Circuit design text data
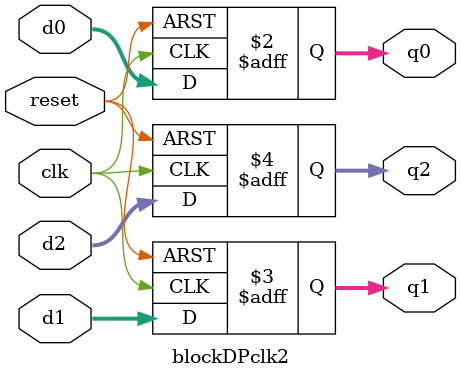
<source format=v>
module blockDPclk2 (
	clk,
	reset,
	d0,
    d1,
    d2,
	q0,
    q1,
    q2
);
	parameter WIDTH = 32;
    parameter WIDTH1 = 4;
	input wire clk;
	input wire reset;
	input wire [WIDTH - 1:0] d0;
	input wire [WIDTH - 1:0] d1;
    input wire [WIDTH1 - 1:0] d2;
	output reg [WIDTH - 1:0] q0;
	output reg [WIDTH - 1:0] q1;
	output reg [WIDTH1 - 1:0] q2;
	always @(posedge clk or posedge reset)
		if (reset) begin
			q0 <= 0;
            q1 <= 0;
            q2 <= 0;
        end
		else begin
			q0 <= d0;
            q1 <= d1;
            q2 <= d2;
        end
endmodule
</source>
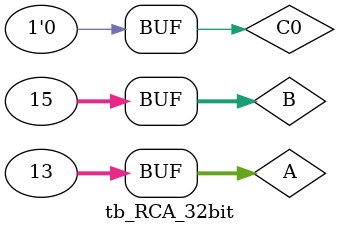
<source format=v>

module tb_RCA_32bit();

reg [31:0]A, B; 
reg [0:0]C0; //single bit

wire [32:0]Sum; // sum = A + B + cin


RCA_32bit UUT ( 	.A(A),
		.B(B), 
		.cin(C0), 
		.S(Sum));

initial 
begin

A = 30'd19999; B = 30'd112345; C0 = 1'b1; 

#100 
A = 16'd15; B = 16'd15; C0 = 1'b1; 

#100 
A = 4'd11; B = 4'd10; C0 = 1'b0; 

#100 
A = 4'd0; B = 4'd0; C0 = 1'b1; 

#100 
A = 4'd5; B = 4'd7; C0 = 1'b0; 

#100 
A = 4'd8; B = 4'd4; C0 = 1'b0; 

#100 
A = 4'd1; B = 4'd15; C0 = 1'b1; 

#100 
A = 4'd8; B = 4'd9; C0 = 1'b0; 

#100 
A = 4'd3; B = 4'd7; C0 = 1'b1; 

#100 
A = 4'd4; B = 4'd1; C0 = 1'b1; 

#100 
A = 4'd13; B = 4'd15; C0 = 1'b0; 


end




endmodule 
</source>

**TASK**
The records above are to be repeated word for word, with the pictures omitted.

**THE ANSWER**
<source format=v>
module blockDPclk2 (
	clk,
	reset,
	d0,
    d1,
    d2,
	q0,
    q1,
    q2
);
	parameter WIDTH = 32;
    parameter WIDTH1 = 4;
	input wire clk;
	input wire reset;
	input wire [WIDTH - 1:0] d0;
	input wire [WIDTH - 1:0] d1;
    input wire [WIDTH1 - 1:0] d2;
	output reg [WIDTH - 1:0] q0;
	output reg [WIDTH - 1:0] q1;
	output reg [WIDTH1 - 1:0] q2;
	always @(posedge clk or posedge reset)
		if (reset) begin
			q0 <= 0;
            q1 <= 0;
            q2 <= 0;
        end
		else begin
			q0 <= d0;
            q1 <= d1;
            q2 <= d2;
        end
endmodule
</source>
<source format=v>

module tb_RCA_32bit();

reg [31:0]A, B; 
reg [0:0]C0; //single bit

wire [32:0]Sum; // sum = A + B + cin


RCA_32bit UUT ( 	.A(A),
		.B(B), 
		.cin(C0), 
		.S(Sum));

initial 
begin

A = 30'd19999; B = 30'd112345; C0 = 1'b1; 

#100 
A = 16'd15; B = 16'd15; C0 = 1'b1; 

#100 
A = 4'd11; B = 4'd10; C0 = 1'b0; 

#100 
A = 4'd0; B = 4'd0; C0 = 1'b1; 

#100 
A = 4'd5; B = 4'd7; C0 = 1'b0; 

#100 
A = 4'd8; B = 4'd4; C0 = 1'b0; 

#100 
A = 4'd1; B = 4'd15; C0 = 1'b1; 

#100 
A = 4'd8; B = 4'd9; C0 = 1'b0; 

#100 
A = 4'd3; B = 4'd7; C0 = 1'b1; 

#100 
A = 4'd4; B = 4'd1; C0 = 1'b1; 

#100 
A = 4'd13; B = 4'd15; C0 = 1'b0; 


end




endmodule 
</source>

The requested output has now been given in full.